Task list:
• A. Translate this sentence from the passage on teachers' unions below into Spanish: "The K-12 schools aren’t the only place where resistance to the cuts is taking shape."
• B. In the passage on teachers' unions below, what new formation in New York City has brought together long-standing militant groups?

Source extract:
Rebuilding—indeed, saving—the teachers’ unions won’t be quick or easy. But the pieces are coming together for stronger resistance. In New York City, a new formation, the Grassroots Education Movement (GEM), has brought together long-standing militant groups to challenge the retreat of the United Federation of Teachers, where Weingarten was president before taking the top spot nationally.

“It’s the beginning of a grassroots movement of teachers who are willing to fight the assaults on public education, like charter schools, and put forward a vision of quality public education,” said GEM activist Megan Behrent, a high school teacher in Brooklyn.

The K-12 schools aren’t the only place where resistance to the cuts is taking shape. At the University of Vermont, the faculty union, affiliated with the AFT, was central to a wider fightback against the cuts.

“In the face of public scandals about administrative bloat and financial mismanagement, the United Academics AFT/American Association of University Professors full-time unit won a surprisingly superb contract in September as the union threatened a public campaign,” wrote Helen Scott and Nancy Welch, who teach English at the university. “The part-time union subsequently won a far less good contract, but avoided givebacks.”

Data supplied:
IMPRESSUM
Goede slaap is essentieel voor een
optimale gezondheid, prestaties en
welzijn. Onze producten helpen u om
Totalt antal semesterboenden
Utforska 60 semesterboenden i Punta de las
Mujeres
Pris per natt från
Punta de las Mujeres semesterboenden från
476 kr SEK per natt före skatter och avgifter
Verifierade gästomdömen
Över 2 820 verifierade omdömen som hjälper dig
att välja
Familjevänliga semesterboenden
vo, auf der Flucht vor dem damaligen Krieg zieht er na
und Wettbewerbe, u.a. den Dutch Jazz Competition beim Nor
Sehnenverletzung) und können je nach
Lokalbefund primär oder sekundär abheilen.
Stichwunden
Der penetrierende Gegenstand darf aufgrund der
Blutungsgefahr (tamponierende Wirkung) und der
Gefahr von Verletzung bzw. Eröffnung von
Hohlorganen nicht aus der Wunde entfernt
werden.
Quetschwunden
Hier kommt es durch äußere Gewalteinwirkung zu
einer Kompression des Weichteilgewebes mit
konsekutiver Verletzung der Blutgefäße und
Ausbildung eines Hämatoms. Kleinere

...

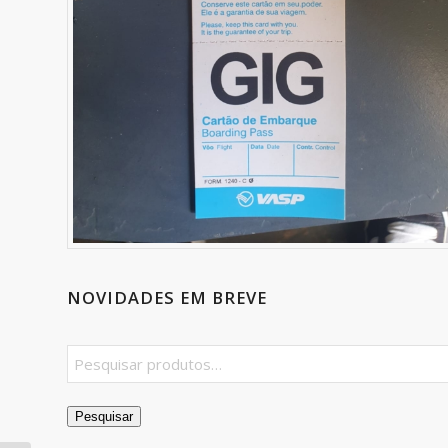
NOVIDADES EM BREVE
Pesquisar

* * *

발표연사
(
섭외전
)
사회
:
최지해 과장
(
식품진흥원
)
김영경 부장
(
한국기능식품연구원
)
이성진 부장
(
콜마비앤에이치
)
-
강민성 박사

Solutions for each task:
• A. Las escuelas K-12 no son el único lugar donde está tomando forma la resistencia a los recortes.

• B. The Grassroots Education Movement (GEM).